Wheels of Justice in Motion for Disabled Vet Fraud Case


Wheels of Justice in Motion for Disabled Vet Fraud Case
Federal agents searched the North Little Rock offices of DAV Construction Co. and Powers of Arkansas in 2015. (Mark Friedman)

With a pretrial hearing scheduled for Thursday and trial set to start Sept. 5, the filings are flying in the federal criminal case of R. Alan Hope and Mikel C. Kullander.

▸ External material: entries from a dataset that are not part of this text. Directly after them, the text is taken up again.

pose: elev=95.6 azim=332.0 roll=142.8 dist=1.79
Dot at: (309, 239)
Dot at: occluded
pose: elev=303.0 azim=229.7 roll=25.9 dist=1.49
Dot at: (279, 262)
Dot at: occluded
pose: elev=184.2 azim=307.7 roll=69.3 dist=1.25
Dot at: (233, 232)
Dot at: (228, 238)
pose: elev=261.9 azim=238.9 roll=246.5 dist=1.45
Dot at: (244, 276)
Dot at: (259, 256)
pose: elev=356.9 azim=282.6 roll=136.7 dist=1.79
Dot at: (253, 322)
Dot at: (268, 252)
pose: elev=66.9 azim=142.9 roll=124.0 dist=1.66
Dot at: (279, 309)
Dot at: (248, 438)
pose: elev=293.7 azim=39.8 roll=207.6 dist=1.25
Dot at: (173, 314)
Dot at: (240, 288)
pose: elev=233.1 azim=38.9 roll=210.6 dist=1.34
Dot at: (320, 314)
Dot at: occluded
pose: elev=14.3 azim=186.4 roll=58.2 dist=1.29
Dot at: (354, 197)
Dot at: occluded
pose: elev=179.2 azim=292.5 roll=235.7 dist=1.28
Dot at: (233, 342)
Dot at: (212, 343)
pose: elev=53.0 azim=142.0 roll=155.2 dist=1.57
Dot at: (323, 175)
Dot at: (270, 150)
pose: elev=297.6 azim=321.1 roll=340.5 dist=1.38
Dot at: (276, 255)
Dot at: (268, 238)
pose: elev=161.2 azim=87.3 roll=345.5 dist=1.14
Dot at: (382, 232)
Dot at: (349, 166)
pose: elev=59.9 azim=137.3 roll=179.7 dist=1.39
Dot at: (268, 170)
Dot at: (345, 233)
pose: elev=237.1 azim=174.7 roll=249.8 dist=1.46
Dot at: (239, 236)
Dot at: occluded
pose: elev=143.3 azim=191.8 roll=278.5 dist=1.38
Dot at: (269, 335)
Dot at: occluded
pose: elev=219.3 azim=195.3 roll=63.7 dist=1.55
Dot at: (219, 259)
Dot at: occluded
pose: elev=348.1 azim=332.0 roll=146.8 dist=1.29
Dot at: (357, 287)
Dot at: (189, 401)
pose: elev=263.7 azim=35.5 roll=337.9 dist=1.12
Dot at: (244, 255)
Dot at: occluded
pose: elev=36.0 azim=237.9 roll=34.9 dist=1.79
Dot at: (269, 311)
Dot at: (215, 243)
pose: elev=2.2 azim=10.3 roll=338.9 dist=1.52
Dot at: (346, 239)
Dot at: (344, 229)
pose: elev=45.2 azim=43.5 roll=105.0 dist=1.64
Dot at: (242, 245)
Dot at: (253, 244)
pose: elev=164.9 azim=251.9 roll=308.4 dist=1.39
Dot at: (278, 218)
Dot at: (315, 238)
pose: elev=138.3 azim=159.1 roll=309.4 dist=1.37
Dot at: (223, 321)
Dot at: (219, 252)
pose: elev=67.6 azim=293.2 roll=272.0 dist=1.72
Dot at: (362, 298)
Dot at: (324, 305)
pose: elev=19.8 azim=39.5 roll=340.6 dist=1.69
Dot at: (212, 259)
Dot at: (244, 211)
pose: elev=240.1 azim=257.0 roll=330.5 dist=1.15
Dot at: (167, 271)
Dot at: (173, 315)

Hope, president of Powers of Arkansas in North Little Rock, and Kullander, owner of Kullander Construction Co. in Little Rock, were indicted in December on multiple felony counts related to an alleged scheme to get millions of dollars in federal contracts by falsely claiming another company they formed in 2007, DAV Construction Co., was headed by a disabled veteran.

Hope originally faced 30 counts and Kullander 31, but two counts against each were dismissed after defense attorneys persuaded U.S. District Judge Leon Holmes that the statute of limitations had run on those particular counts.

One of the motions filed last week by Assistant U.S. Attorney Stephanie Mazzanti asks Holmes to bar the defendants from blaming the federal government for failing to notice problems with DAV Construction’s qualifications earlier. “A victim’s negligence is no defense to a fraud charge,” she wrote.

Hope is being represented by Little Rock defense attorneys Tim Dudley and former U.S. Attorney Chuck Banks. Kullander’s defense attorneys are Jane Duke, also a former U.S. attorney, and her colleague at Mitchell Williams Selig Gates & Woodyard, Anton Leo Janik Jr.